Détruite ou non par les effets collatéraux de la guerre en Ukraine à laquelle elle participe activement et ouvertement comme cobelligérante, l’Europe devrait craindre pour sa sécurité dans les années à venir. Il est une constance, depuis près de vingt ans, que les groupes terroristes djihadistes prolifèrent là où passe la guerre. Et, la disparition dans la nature de nombre des armes livrées à l’Ukraine devrait inciter à plus de circonspection. On verra bien si l’Europe réussira à échapper à ce paradigme.
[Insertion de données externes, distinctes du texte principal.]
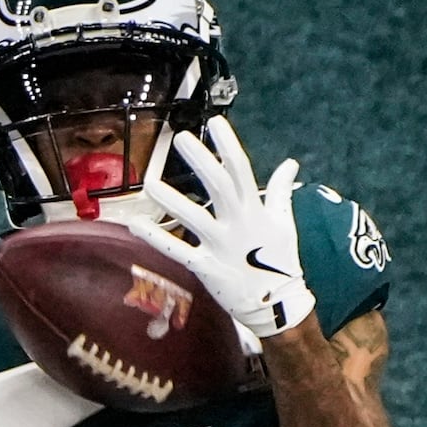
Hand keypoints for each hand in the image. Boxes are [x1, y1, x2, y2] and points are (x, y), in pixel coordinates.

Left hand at [126, 116, 313, 337]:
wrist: (276, 304)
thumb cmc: (278, 261)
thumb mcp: (284, 223)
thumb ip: (281, 192)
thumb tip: (291, 164)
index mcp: (255, 210)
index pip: (242, 170)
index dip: (229, 146)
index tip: (215, 123)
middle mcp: (237, 224)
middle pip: (219, 186)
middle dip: (202, 161)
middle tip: (182, 139)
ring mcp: (220, 245)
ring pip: (194, 218)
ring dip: (171, 200)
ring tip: (149, 183)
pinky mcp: (205, 267)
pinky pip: (177, 250)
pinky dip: (156, 238)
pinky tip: (136, 223)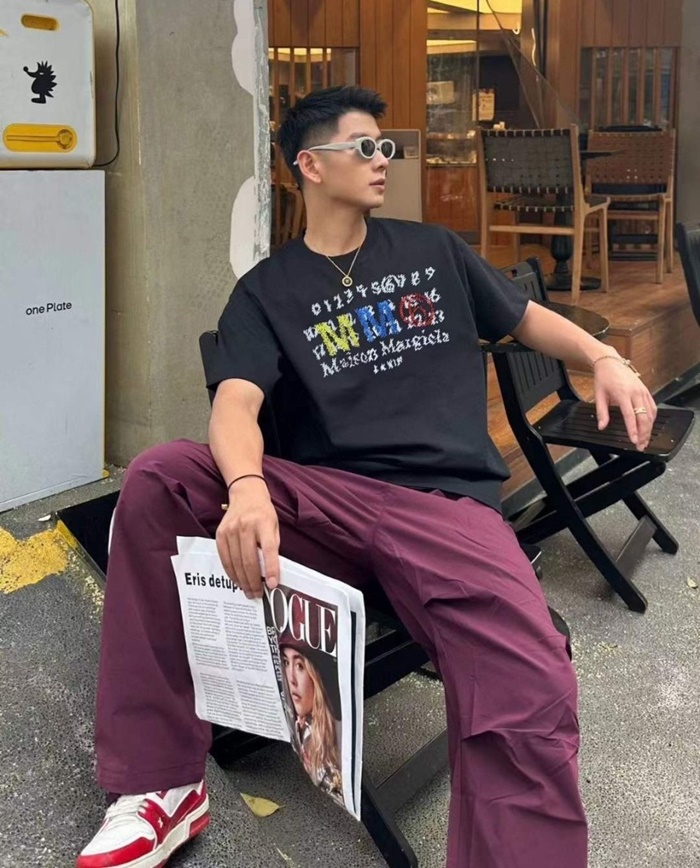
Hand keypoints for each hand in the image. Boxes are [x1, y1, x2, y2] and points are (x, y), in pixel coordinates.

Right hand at [215, 477, 279, 598]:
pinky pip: (225, 558)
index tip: (272, 585)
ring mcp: (230, 530)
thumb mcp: (274, 526)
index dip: (271, 569)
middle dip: (254, 581)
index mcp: (263, 523)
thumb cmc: (263, 513)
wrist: (246, 494)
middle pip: (249, 560)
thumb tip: (271, 573)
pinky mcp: (220, 534)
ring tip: (249, 591)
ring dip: (242, 580)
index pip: (269, 550)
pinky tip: (237, 580)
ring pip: (235, 562)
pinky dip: (231, 572)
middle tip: (258, 595)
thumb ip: (273, 547)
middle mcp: (245, 526)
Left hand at [593, 358, 656, 449]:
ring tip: (645, 439)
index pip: (630, 415)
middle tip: (640, 445)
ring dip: (649, 428)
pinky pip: (653, 406)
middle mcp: (635, 393)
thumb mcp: (599, 395)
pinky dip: (652, 418)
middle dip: (644, 433)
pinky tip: (649, 426)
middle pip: (644, 417)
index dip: (633, 429)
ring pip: (651, 413)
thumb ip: (601, 413)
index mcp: (623, 394)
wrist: (610, 362)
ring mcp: (643, 391)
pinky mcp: (646, 390)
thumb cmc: (604, 378)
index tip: (633, 440)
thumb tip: (602, 426)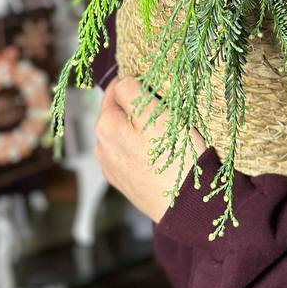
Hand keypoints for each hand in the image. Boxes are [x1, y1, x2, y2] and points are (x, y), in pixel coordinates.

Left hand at [94, 76, 205, 222]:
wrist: (185, 205)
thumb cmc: (174, 156)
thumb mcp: (156, 114)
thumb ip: (131, 92)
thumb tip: (121, 82)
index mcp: (106, 125)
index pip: (116, 87)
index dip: (138, 85)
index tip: (158, 93)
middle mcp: (100, 146)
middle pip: (118, 111)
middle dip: (138, 108)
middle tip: (165, 115)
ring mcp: (110, 166)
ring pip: (123, 133)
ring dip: (138, 129)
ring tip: (163, 137)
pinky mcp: (122, 181)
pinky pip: (128, 153)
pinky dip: (139, 148)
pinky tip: (157, 155)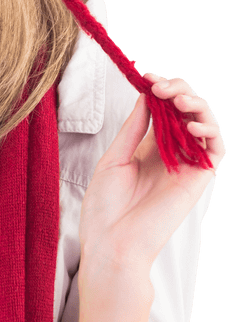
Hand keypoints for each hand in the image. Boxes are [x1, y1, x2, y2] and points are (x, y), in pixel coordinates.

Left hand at [78, 74, 223, 272]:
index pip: (164, 110)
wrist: (112, 243)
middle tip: (160, 87)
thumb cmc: (105, 208)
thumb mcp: (114, 159)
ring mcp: (187, 165)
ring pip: (204, 124)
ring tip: (177, 99)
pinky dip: (209, 130)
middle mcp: (171, 154)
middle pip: (186, 112)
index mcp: (148, 149)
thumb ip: (133, 129)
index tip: (146, 78)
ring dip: (195, 104)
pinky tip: (191, 124)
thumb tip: (145, 97)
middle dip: (177, 91)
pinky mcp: (199, 179)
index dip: (160, 91)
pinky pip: (215, 148)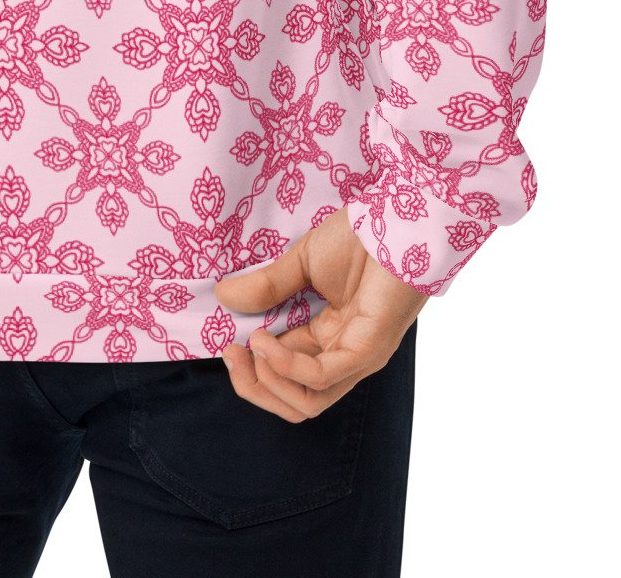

Dans le monde tel qu’il est en train de se dessiner, l’Afrique sera un continent à conquérir et, le grand perdant risque d’être la France si ses dirigeants ne font pas preuve d’un « petit peu de bon sens » et continuent de s’accrocher au statu quo. Les autorités françaises doivent revoir leur copie au risque de perdre définitivement la zone franc. L’angle d’analyse adopté par le mouvement « Les Démocrates de Côte d’Ivoire » n’efface pas l’accompagnement français dans leur quête de développement par les africains depuis 1960. Il ne dédouane pas non plus les africains eux-mêmes de leurs responsabilités dans le retard de développement accusé par l’Afrique subsaharienne, eux qui préfèrent accumuler des milliards dans les banques occidentales et les paradis fiscaux pour assurer l’avenir de plusieurs générations de leur progéniture au lieu d’élever leur pays respectif au standard de développement de certains pays asiatiques.

Il est connu que l’industrie est un moteur de croissance économique et de développement. Or, elle est énergivore. Avant d’amorcer son développement industriel (l’industrie appelle le progrès sur tous les plans), l’Afrique doit commencer par résoudre la problématique énergétique, par rendre l’énergie disponible en quantité suffisante pour les ménages et pour l’industrie. Malheureusement, l’Afrique est loin de couvrir ses besoins énergétiques primaires. L’uranium du Niger sert à alimenter les centrales nucléaires françaises pendant que des villages entiers sont sans électricité au Niger. C’est une aberration.

Les pays africains doivent aussi revoir le niveau de leur système éducatif afin qu’il puisse produire la main d’œuvre qualifiée capable de rendre impérative l’installation sur leur sol de l’industrie lourde et des entreprises de la haute technologie. Le développement économique passe également par un système financier et monétaire efficace qui permet le financement de l’économie et agit sur la productivité. Alors que l’Afrique est considérée comme la Chine ou l’Inde de demain, elle ne semble pas encore prêtre à répondre au rendez-vous de son histoire à cause de la vision stratégique étriquée de ses dirigeants actuels et des pesanteurs systémiques qui la confinent à un rôle colonial de fournisseurs de matières premières brutes aux autres parties du monde.

Fait à Abidjan, le 18 octobre 2022.
Pour « Les Démocrates de Côte d’Ivoire ».